February 18th, 2010
|roseskill||02:34 pm - his birthday...|
Hello, all. Well, it's happened. I'm now nineteen months out, and today is what would have been Chad's twenty-ninth birthday. Ow. This leaves me feeling crippled. How did I make it this far? How have I managed to rebuild my life, such as it is?
So two questions for those of you who've been there, so to speak. Well, one is simply an observation, but I digress. My facebook profile now says In a relationship. That feels just weird, partly because Chad's will always say he's married to me. I was in another, very brief, relationship. When I'm went to change my profile, my mouse hovered over Single before finally clicking on Widowed. Does this ever change? Will we be forever Widowed? I can't think of myself as simply Single anymore. I may be In a relationship, but I feel as though I will always be Chad's widow. Does anyone else feel this way?
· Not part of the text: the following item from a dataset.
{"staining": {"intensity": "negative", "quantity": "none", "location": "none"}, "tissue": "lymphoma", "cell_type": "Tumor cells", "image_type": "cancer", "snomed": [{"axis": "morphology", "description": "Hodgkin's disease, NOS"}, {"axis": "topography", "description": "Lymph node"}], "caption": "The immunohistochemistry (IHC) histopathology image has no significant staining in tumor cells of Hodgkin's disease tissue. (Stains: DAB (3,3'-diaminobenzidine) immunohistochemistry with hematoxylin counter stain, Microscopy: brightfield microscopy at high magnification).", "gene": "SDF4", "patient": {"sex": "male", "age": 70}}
Now for a less speculative question. As stated above, I have officially re-entered the dating world. I took my own sweet time in doing so, and it looks as though I might have found someone who isn't going to run at the first twinges of grief, such as today. He's very kind, he knows enough of what happened nineteen months ago. He knows I still love Chad and think of him nearly constantly, even now.
But I feel still as though I'm being disloyal to Chad. Does this ever go away, or is it rather like the grief itself, where it simply gets easier to bear?
I told my mom, before I began dating Truman, that this exactly was what I was looking for. But now I think I'm going to accidentally destroy it with my fears and insecurities.
My brother, who knows that this guy is the best thing that's happened to me since Chad, advised me gently to just take the flying leap off this bridge, that I might be surprised when someone catches me this time. Problem is, I've taken this leap before. It was beautiful being caught, but scrambling back up to take another jump, another chance ... frankly, I'm scared.
|Date:||February 19th, 2010 04:52 am (UTC)|| |
Hi, paintedtwilight. I just wanted to say that I remember your kind words from a year ago, and thank you. You helped me through some of the toughest patches by just understanding. Thank you, and I'm truly happy you've found happiness :)
Re: his birthday...
Aww, well I am glad I can help even if I never actually have advice. Just understanding.
Thanks, my boyfriend is great. I do still miss my fiance so much, though. It's tough without him.
But I guess this is my life now, y'know?